■ **Records shown**:
■ ■ ■ ■ ■ ■ ■

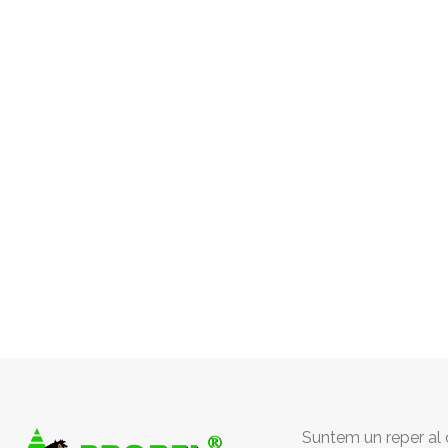
Suntem un reper al c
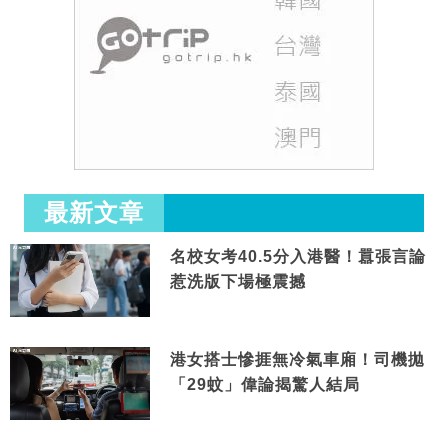
最新文章
名校女考40.5分入港醫！囂張言論
惹洗版下場極震撼
港女搭士慘捱無冷氣車廂！司機拋
「29蚊」偉論揭驚人結局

■ ■ ■ ■ ■ ■ ■

■ **Your goal**: Copy the text lines from all of the rows above without any changes, and leave out the pictures.

■ **Result of this exercise**:
Suntem un reper al c
最新文章
名校女考40.5分入港醫！囂張言論
惹洗版下場極震撼
港女搭士慘捱無冷氣車廂！司機拋
「29蚊」偉論揭驚人結局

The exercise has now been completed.